I see. I had to write a microprogram assembler once and that was
similar. The words were 72 bits wide and most of the bits just
directly controlled gates in the processor. There was an address
field for jump instructions though, which was more traditional, and I
gave them the facility to define macros for any field, so they could
have defined their own mnemonics for commonly occurring patterns. For
instance some of the bits selected the function in some AMD2900 bit
slices, which could have used the names assigned by AMD.
>>>
> Very difficult. I had always assumed the
executive lived at a fixed
> position in memory. Maybe it used relativisers, 1300 style, where
> every instruction could specify what block start address should be
> added to it, but maybe that would slow down loading the overlays too
> much.
> <<<
> The fixed part of Exec loaded at 0 - but the overlays could be on any
> 64-word boundary.(actually, probably 128 word - but the code would
> have
> worked
> on a 54 word boundary)
>>>
> I wonder if any of the concepts in the 1302 executive got re-
> used on 1900.
> <<<
> I don't know, but I doubt it - wasn't the 1300 series a Stevenage
> design,
> while the earliest 1900s came from West Gorton (well, actually the
> earliest 1900 was the Canadian FP6000).
> Different parts of ICL had very much a "not invented here" attitude
> and
> the previous West Gorton product was Atlas.
1300/1301 was designed by Raymond Bird who worked for British
Tabulating Machines at Letchworth (starting with adapting someone
else's design to make the HEC / ICT200 series), then presumably moved
to the joint BTM / GEC subsidiary Computer Developments Ltd at Kenton
where he did the 1300/1301 design. I am not sure who/where adapted it
to make the multi-programmed 1302 (maximum 4 programs at once). Am I
right in thinking Atlas did not have an executive?
>>>
> Maybe ICL had been bumping up the maintenance charges for old kit
> they really did not want to support any more.
> <<<
> That wouldn't have affected us - we had our own engineers and did
> our own maintenance.
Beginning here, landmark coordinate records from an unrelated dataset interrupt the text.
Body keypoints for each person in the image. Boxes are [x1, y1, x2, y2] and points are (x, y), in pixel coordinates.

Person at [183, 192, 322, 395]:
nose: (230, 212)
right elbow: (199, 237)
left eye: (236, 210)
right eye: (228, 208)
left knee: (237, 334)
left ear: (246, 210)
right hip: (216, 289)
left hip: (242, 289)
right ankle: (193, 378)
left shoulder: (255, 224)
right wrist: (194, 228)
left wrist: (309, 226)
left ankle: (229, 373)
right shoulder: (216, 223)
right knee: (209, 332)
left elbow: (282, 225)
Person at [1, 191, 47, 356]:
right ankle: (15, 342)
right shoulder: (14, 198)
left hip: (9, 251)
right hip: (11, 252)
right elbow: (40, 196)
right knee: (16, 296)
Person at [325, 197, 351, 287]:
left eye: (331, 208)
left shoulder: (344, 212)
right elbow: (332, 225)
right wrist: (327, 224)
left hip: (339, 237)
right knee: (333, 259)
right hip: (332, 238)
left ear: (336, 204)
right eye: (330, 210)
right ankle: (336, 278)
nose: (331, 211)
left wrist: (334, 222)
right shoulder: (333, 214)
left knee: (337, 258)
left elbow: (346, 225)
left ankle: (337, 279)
I suspect we were the only none-MOD site
> in that position. I wish I had saved more of the engineering
> documentation -
> I probably have enough to make a very close approximation on a FPGA,
> but there doesn't seem to be a survivng operators Exec for a 1900,
> only George 3 stuff.
Oh, from which I presume there are no surviving 1900s?
Can you run George 3 without an executive? I only got involved as a
user (Maximop/George 2 at QMC and IIRC, George 4 at RAE Fanrborough)
so know almost nothing about operating the machine. Odd facts did
trickle down though, switch 9 was used to disable the overflow
exception, and SWON 9 and SWOFF 9 in software around the place where
I was packing characters into a word would make my program run. Funny
how the most trivial things stick in your head for decades.